A researcher measures how positive a person’s mood is and how creative he or she is, obtaining the following interval scores:
Participant Mood X Creativity Y
1 10 7
2 8 6
3 9 11
4 6 4
5 5 5
6 3 7
7 7 4
8 2 5
9 4 6
10 1 4
(a) Compute the statistic that summarizes this relationship. (b) What is the predicted creativity score for anyone scoring 3 on mood? (c) If your prediction is in error, what is the amount of error you expect to have? (d) How much smaller will your error be if you use the regression equation than if you merely used the overall mean creativity score as the predicted score for all participants?
To summarize the relationship between the mood (X) and creativity (Y) scores in this dataset, we can calculate the regression equation, which will give us the statistic we need.

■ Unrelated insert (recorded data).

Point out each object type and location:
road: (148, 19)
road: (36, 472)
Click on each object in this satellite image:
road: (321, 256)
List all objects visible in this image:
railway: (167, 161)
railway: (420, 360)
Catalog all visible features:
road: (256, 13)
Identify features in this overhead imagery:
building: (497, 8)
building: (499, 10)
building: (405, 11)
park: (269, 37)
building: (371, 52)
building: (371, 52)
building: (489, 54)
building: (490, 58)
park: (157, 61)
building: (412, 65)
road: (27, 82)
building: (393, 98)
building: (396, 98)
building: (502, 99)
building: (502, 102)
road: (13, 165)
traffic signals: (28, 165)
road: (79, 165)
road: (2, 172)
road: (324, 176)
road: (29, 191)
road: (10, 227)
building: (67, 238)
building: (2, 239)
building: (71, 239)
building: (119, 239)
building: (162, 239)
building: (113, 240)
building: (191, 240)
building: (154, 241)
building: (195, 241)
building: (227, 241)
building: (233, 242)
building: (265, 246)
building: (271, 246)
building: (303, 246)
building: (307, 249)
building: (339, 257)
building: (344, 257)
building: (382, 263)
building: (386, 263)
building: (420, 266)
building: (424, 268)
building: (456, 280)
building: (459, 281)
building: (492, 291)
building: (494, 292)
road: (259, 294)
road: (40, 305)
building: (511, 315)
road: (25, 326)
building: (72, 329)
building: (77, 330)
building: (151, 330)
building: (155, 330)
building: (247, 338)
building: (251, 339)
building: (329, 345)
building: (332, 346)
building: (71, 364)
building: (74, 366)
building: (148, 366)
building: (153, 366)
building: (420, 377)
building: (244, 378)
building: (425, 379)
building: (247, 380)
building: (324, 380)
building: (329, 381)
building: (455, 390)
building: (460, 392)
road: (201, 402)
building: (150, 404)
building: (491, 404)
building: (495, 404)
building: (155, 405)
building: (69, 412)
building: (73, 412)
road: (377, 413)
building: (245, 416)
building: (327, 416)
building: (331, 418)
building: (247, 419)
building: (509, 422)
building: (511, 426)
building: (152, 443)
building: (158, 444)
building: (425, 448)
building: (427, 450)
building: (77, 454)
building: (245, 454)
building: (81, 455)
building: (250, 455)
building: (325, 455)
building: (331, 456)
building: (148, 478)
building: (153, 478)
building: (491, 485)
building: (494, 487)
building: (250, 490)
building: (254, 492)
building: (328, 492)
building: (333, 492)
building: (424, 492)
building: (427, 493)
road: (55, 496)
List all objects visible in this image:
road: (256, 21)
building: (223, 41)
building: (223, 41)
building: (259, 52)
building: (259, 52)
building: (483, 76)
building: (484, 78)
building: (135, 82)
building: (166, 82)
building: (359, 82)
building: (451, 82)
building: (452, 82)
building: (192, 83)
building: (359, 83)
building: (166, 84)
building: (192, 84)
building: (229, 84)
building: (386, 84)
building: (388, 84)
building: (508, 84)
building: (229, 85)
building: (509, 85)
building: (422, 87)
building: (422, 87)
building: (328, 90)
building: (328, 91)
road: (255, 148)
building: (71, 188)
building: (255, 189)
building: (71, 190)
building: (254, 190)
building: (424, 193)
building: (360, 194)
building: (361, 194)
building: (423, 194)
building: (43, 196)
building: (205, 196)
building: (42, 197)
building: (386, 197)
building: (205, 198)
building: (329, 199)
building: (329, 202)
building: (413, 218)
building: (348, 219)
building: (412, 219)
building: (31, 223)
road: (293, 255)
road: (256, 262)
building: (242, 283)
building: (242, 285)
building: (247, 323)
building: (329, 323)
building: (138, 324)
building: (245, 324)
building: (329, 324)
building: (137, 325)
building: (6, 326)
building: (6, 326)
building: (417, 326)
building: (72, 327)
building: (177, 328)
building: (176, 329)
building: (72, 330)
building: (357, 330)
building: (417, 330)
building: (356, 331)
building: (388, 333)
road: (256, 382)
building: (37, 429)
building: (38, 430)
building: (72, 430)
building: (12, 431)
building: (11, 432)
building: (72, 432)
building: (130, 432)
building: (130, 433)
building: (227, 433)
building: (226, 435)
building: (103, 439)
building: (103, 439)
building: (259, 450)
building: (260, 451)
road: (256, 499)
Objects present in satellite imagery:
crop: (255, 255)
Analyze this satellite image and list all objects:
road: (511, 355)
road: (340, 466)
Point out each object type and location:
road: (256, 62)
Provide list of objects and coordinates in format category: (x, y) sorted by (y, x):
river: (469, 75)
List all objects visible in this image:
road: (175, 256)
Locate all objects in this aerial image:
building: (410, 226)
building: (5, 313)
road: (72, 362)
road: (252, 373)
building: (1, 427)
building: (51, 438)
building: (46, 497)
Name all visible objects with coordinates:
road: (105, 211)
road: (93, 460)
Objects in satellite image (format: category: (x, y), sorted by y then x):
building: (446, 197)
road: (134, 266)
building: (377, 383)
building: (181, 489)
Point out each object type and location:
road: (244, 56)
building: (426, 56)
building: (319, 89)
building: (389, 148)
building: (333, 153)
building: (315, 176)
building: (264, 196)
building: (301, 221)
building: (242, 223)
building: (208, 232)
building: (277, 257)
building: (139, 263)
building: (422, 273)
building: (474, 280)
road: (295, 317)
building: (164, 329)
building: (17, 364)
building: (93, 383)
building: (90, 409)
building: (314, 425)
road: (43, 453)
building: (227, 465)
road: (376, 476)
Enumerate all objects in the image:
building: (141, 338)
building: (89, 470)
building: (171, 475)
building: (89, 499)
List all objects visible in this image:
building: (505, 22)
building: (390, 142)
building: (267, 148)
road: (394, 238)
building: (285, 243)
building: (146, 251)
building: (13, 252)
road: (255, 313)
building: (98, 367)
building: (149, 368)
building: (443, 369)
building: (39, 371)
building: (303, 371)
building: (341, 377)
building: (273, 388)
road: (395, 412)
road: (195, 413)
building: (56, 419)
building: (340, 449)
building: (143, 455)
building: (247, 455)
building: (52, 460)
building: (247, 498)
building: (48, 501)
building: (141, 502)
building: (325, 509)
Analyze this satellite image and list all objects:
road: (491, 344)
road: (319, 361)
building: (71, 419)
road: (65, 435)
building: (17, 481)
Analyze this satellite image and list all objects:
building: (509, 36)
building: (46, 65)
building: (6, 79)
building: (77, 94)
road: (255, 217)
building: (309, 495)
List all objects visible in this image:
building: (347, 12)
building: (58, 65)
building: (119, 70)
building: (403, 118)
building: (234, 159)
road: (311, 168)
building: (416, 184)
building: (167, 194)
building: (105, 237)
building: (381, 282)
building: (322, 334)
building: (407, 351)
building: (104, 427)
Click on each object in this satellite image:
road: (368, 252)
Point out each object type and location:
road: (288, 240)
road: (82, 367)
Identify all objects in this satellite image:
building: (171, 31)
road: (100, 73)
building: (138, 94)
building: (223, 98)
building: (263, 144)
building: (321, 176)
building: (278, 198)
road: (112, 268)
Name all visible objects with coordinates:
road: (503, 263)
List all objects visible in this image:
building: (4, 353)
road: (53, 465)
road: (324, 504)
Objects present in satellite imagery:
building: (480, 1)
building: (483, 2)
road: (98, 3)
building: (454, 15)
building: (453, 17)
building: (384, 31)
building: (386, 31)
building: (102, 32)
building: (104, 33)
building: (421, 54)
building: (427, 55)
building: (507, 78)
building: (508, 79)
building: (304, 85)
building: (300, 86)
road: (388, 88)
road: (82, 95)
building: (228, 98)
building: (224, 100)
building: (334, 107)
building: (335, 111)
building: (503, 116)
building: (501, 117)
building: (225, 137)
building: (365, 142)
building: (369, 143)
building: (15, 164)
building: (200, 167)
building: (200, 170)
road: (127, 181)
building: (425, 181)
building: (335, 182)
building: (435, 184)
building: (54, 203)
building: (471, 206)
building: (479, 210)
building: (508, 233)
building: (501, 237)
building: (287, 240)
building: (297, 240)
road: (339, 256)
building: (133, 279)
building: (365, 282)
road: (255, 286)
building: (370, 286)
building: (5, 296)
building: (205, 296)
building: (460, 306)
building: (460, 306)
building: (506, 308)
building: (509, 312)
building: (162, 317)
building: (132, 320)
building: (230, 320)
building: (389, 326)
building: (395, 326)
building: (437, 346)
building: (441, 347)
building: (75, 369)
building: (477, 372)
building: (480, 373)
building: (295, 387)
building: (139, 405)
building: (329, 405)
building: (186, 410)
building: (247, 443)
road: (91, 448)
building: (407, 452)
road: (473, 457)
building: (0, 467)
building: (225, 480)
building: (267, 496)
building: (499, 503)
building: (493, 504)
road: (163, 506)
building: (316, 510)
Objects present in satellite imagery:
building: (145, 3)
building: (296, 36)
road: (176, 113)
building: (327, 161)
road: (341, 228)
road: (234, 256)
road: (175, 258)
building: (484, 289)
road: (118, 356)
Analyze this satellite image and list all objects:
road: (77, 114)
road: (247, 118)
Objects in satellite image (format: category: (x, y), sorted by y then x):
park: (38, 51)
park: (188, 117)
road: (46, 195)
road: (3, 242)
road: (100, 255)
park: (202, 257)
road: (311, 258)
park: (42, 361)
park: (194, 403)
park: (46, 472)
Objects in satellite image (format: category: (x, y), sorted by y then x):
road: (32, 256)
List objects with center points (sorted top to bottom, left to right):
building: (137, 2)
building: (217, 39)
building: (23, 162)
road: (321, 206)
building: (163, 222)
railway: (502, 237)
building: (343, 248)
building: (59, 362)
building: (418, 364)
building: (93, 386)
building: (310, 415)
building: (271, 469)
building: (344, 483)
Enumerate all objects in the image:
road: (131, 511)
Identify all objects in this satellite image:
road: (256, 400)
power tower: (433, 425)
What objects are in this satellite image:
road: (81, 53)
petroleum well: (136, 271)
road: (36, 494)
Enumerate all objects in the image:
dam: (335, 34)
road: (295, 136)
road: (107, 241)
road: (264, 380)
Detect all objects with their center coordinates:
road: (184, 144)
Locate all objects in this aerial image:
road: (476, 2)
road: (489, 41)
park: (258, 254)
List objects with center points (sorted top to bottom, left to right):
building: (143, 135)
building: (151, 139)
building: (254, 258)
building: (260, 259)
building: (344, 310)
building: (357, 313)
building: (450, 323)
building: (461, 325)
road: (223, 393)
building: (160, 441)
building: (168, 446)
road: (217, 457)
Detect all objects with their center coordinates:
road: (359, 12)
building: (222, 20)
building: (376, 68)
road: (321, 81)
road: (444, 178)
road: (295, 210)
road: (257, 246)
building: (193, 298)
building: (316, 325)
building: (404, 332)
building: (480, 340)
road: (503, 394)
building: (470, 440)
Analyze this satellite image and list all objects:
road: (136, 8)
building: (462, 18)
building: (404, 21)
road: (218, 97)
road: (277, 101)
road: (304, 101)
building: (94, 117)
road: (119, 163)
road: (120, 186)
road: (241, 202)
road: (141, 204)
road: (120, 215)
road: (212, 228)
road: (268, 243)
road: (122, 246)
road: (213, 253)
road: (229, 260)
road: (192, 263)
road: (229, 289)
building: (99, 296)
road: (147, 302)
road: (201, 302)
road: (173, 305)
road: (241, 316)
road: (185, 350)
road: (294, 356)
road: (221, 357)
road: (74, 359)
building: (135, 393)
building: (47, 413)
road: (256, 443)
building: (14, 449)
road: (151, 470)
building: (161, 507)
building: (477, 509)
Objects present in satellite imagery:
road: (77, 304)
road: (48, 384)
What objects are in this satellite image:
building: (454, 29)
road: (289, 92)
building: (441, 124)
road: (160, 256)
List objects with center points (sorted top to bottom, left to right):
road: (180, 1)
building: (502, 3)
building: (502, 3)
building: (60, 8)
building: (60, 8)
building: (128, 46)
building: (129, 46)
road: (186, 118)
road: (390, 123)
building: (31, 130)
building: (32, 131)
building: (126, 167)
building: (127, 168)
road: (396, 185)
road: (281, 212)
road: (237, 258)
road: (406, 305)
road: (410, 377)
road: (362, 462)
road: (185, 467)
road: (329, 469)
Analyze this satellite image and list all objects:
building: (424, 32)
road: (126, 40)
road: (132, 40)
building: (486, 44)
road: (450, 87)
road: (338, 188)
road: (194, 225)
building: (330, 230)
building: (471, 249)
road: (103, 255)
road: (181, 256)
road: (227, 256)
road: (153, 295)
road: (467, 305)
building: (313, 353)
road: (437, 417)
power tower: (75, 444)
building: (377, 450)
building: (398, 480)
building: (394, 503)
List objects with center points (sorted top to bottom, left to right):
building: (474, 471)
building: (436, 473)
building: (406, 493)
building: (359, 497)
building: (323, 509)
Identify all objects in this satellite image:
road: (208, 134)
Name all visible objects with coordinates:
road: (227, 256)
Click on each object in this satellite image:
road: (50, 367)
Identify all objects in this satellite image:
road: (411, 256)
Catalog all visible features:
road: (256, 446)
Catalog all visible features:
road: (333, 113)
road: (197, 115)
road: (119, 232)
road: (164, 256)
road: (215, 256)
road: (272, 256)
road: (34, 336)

Step 1: Find the mean of the X and Y scores:
Mean of X = (10 + 8 + 9 + 6 + 5 + 3 + 7 + 2 + 4 + 1) / 10 = 5.5
Mean of Y = (7 + 6 + 11 + 4 + 5 + 7 + 4 + 5 + 6 + 4) / 10 = 5.9
Step 2: Calculate the deviations from the mean for each X and Y score:
X deviation: 10 - 5.5 = 4.5
Y deviation: 7 - 5.9 = 1.1
Step 3: Find the sum of the products of X and Y deviations:
Sum of (X deviation * Y deviation) = (4.5 * 1.1) + (2.5 * 0.1) + (3.5 * 5.1) + (0.5 * -1.9) + (1.5 * -0.9) + (-2.5 * 1.1) + (1.5 * -1.9) + (-3.5 * 0.1) + (-1.5 * 0.1) + (-4.5 * -1.9) = 24.59
Step 4: Calculate the sum of X deviations squared:
Sum of (X deviation)^2 = (4.5^2) + (2.5^2) + (3.5^2) + (0.5^2) + (1.5^2) + (-2.5^2) + (1.5^2) + (-3.5^2) + (-1.5^2) + (-4.5^2) = 111.5
Step 5: Calculate the regression coefficient (b):
b = Sum of (X deviation * Y deviation) / Sum of (X deviation)^2 = 24.59 / 111.5 ≈ 0.2203
So, the regression equation is: Y = 5.9 + 0.2203X
Now let's answer the specific questions:
(a) The statistic that summarizes this relationship is the regression coefficient (b) which is approximately 0.2203.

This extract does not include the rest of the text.